Given data →
□ □ □ □
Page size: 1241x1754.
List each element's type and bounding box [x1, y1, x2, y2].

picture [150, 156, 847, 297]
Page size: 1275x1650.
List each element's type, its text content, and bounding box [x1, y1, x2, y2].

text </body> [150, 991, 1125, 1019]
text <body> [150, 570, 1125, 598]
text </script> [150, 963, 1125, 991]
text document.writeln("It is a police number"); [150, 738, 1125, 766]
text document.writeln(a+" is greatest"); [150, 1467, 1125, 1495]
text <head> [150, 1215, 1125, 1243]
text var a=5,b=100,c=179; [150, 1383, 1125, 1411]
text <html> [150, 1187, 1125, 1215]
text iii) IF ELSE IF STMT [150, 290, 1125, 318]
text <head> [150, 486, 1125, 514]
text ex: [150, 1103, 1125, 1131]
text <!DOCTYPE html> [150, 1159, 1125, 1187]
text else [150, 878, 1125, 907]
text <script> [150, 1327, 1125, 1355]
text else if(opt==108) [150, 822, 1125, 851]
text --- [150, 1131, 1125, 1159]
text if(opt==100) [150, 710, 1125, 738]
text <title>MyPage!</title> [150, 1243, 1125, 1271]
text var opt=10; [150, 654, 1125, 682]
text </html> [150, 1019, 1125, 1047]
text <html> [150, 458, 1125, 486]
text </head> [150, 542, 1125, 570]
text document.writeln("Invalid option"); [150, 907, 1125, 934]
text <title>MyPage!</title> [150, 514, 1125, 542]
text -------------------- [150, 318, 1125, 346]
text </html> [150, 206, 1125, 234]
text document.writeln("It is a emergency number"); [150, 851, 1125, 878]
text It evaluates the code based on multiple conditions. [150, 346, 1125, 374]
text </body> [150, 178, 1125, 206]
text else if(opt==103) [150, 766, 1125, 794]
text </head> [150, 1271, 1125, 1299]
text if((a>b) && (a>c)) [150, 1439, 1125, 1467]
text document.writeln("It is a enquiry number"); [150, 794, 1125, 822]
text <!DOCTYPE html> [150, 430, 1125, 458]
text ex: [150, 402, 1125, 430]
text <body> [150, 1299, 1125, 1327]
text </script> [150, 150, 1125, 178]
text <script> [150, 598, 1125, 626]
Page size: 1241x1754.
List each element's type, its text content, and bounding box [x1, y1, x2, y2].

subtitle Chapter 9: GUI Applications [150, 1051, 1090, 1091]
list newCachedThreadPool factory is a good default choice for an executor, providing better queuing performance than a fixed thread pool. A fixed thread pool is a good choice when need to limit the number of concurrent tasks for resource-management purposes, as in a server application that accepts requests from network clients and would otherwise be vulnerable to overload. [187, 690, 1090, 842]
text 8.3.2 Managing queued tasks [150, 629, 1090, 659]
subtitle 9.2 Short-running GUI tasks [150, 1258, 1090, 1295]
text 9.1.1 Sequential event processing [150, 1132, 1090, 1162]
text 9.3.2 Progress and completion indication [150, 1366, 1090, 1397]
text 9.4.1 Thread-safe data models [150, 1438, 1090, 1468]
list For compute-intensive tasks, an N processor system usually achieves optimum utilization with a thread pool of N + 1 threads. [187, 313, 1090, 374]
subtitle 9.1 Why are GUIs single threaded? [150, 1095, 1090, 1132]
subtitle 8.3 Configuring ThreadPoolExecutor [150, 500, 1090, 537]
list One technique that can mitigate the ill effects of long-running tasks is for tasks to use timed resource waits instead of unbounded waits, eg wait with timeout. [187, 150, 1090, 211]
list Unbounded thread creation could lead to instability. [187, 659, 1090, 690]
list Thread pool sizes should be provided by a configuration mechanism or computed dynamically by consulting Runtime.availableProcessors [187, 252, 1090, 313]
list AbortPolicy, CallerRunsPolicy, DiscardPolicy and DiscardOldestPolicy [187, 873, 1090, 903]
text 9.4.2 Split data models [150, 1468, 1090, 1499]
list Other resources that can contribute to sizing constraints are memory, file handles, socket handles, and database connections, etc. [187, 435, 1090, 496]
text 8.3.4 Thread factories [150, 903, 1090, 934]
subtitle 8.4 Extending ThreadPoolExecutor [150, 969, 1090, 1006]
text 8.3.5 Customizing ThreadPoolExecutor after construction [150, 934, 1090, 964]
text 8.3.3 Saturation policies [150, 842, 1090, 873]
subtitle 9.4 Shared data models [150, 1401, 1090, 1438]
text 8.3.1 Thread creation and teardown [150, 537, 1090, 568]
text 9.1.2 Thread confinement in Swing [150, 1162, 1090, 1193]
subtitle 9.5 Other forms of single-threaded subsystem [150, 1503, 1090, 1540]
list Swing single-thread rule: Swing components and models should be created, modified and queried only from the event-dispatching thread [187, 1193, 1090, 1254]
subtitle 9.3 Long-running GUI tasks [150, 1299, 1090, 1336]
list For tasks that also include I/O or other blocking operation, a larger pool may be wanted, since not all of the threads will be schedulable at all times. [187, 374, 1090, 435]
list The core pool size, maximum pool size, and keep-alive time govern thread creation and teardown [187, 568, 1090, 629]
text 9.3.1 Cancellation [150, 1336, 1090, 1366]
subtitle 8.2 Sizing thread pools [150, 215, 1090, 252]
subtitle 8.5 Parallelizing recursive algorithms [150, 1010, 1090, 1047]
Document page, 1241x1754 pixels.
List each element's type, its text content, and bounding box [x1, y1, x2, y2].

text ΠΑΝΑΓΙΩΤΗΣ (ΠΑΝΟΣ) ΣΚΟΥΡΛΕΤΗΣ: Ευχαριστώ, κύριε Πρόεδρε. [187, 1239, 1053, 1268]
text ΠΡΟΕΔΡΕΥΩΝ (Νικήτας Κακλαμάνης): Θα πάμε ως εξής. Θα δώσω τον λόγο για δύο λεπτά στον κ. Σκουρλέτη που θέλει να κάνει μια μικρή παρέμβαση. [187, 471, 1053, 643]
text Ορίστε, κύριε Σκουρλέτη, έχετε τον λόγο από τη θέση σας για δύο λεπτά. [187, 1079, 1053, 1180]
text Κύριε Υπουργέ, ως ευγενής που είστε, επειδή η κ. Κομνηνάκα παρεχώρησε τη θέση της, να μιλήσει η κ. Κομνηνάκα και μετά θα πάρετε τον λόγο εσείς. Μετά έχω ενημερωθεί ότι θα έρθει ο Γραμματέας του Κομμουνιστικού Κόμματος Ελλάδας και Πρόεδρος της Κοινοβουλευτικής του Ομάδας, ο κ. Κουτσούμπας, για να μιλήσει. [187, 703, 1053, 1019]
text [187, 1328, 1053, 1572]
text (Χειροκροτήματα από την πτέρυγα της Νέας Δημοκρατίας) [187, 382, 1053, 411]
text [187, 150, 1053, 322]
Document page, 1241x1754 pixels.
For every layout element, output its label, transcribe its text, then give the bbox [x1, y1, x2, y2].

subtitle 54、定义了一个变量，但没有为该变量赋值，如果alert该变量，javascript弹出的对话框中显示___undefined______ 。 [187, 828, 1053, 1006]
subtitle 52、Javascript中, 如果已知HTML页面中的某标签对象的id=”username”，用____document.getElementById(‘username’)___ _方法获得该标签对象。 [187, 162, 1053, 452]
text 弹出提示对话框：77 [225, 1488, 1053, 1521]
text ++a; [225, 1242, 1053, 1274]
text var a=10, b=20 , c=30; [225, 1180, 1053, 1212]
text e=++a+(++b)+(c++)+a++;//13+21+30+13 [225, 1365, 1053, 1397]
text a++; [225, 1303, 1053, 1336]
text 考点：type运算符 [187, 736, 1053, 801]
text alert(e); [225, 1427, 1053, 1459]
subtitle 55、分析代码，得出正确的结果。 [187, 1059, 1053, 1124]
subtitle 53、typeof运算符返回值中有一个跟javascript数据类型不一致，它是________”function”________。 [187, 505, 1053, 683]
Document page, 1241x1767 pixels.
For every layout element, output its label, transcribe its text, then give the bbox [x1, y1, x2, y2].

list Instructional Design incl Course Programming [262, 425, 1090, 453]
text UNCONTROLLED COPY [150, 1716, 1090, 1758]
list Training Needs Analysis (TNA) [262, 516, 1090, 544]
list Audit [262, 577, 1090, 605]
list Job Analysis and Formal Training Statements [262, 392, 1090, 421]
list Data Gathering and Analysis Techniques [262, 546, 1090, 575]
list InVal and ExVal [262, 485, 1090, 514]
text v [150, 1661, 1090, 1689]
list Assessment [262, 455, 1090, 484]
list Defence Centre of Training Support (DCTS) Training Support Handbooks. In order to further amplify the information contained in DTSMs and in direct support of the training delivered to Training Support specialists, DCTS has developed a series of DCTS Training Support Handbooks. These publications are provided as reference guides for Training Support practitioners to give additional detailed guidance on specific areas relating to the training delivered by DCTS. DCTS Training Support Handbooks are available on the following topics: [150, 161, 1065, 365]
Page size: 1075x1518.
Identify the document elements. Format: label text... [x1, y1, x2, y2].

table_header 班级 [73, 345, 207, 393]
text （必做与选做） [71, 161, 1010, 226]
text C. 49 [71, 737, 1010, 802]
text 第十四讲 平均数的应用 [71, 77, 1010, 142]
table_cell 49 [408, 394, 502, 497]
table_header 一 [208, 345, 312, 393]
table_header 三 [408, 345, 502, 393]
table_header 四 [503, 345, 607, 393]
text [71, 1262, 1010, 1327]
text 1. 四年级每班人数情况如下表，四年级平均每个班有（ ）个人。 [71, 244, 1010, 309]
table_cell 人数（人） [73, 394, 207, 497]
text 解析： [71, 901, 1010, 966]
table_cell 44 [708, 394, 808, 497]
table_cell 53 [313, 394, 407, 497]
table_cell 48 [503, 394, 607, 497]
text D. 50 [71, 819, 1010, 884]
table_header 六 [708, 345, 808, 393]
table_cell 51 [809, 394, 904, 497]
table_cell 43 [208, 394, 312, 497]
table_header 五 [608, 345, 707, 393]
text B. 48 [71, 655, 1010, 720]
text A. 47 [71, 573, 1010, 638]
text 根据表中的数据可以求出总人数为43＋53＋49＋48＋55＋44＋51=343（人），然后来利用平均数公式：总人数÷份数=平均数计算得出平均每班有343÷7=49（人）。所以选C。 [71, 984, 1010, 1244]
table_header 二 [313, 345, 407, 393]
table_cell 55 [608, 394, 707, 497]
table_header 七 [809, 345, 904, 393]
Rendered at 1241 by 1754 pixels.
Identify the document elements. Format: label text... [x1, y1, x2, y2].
□ □ □ □
Job →
Begin at the first line of the entries above and copy every line exactly, ending with the line that contains "Page size: 1275x1650.".

Solution for this task →
Page size: 1241x1754.
List each element's type and bounding box [x1, y1, x2, y2].

picture [150, 156, 847, 297]
Page size: 1275x1650.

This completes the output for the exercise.